[[ Reading text open ]]

The whole "fault" meme is Garden of Eden bullshit, the implication being that we need to busy ourselves—pronto—with barfing up the forbidden apple.
To get a good chance of staying below 2C, the report's scenarios show that world emissions would have to fall by between 40 and 70 percent by 2050 from current levels and to 'near zero or below in 2100.
This forecast has about a 5% chance of being vindicated retrospectively by future generations of scientists as being mostly on the mark. Isn't it amazing how it comfortably falls within the parameters—as tuned by the 2C free parameter—of what might fly politically (if we really did busy barfing up the forbidden apple).
No species on planet earth has ever before barfed up a forbidden apple. The general principle in the biological world is "see food, eat food". It applies to every life form from bacteria on up.
Our species has managed to turn coal into sugar. It's a clever bit of business in the department of thermodynamic laundering, but hardly the cleverest trick mother nature has yet tossed into the soup—were it not for the human fixation on human exceptionalism.

[[ Reading text closed ]]
[[ Dataset records open ]]

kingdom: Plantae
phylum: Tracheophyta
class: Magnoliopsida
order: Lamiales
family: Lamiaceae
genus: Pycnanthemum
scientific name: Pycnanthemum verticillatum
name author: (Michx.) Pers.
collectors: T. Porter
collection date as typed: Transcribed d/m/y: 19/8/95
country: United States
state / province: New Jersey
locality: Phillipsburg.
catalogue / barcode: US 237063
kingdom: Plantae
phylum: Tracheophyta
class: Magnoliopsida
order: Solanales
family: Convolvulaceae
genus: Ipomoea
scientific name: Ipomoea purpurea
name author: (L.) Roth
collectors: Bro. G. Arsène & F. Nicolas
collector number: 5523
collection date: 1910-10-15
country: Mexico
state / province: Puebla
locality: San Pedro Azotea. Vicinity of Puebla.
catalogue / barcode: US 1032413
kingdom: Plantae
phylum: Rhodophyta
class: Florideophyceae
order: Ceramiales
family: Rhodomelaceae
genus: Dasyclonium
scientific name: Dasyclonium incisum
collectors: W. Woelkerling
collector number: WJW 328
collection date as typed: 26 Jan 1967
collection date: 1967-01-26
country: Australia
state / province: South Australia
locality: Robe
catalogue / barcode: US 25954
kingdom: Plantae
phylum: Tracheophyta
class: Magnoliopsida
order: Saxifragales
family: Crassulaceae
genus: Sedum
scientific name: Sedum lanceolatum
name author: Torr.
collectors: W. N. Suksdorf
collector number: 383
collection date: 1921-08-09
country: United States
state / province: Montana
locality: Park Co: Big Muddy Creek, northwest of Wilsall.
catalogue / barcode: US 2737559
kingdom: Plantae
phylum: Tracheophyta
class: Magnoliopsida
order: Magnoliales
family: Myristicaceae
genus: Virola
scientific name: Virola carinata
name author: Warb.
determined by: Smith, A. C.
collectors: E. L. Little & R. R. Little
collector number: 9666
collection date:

[[ Dataset records closed ]]

▸ Task list
• 1. List every percentage figure given in the passage on emissions.
• 2. Recast the paragraph of the passage on emissions that begins "No species on planet earth" as a short bulleted list that keeps its main facts.

▸ Solutions for each task
• 1. 40 percent, 70 percent, 5%

• 2.
- No species on earth has ever before barfed up a forbidden apple.
- The general principle of the biological world is "see food, eat food."
- This principle holds for every life form from bacteria on up.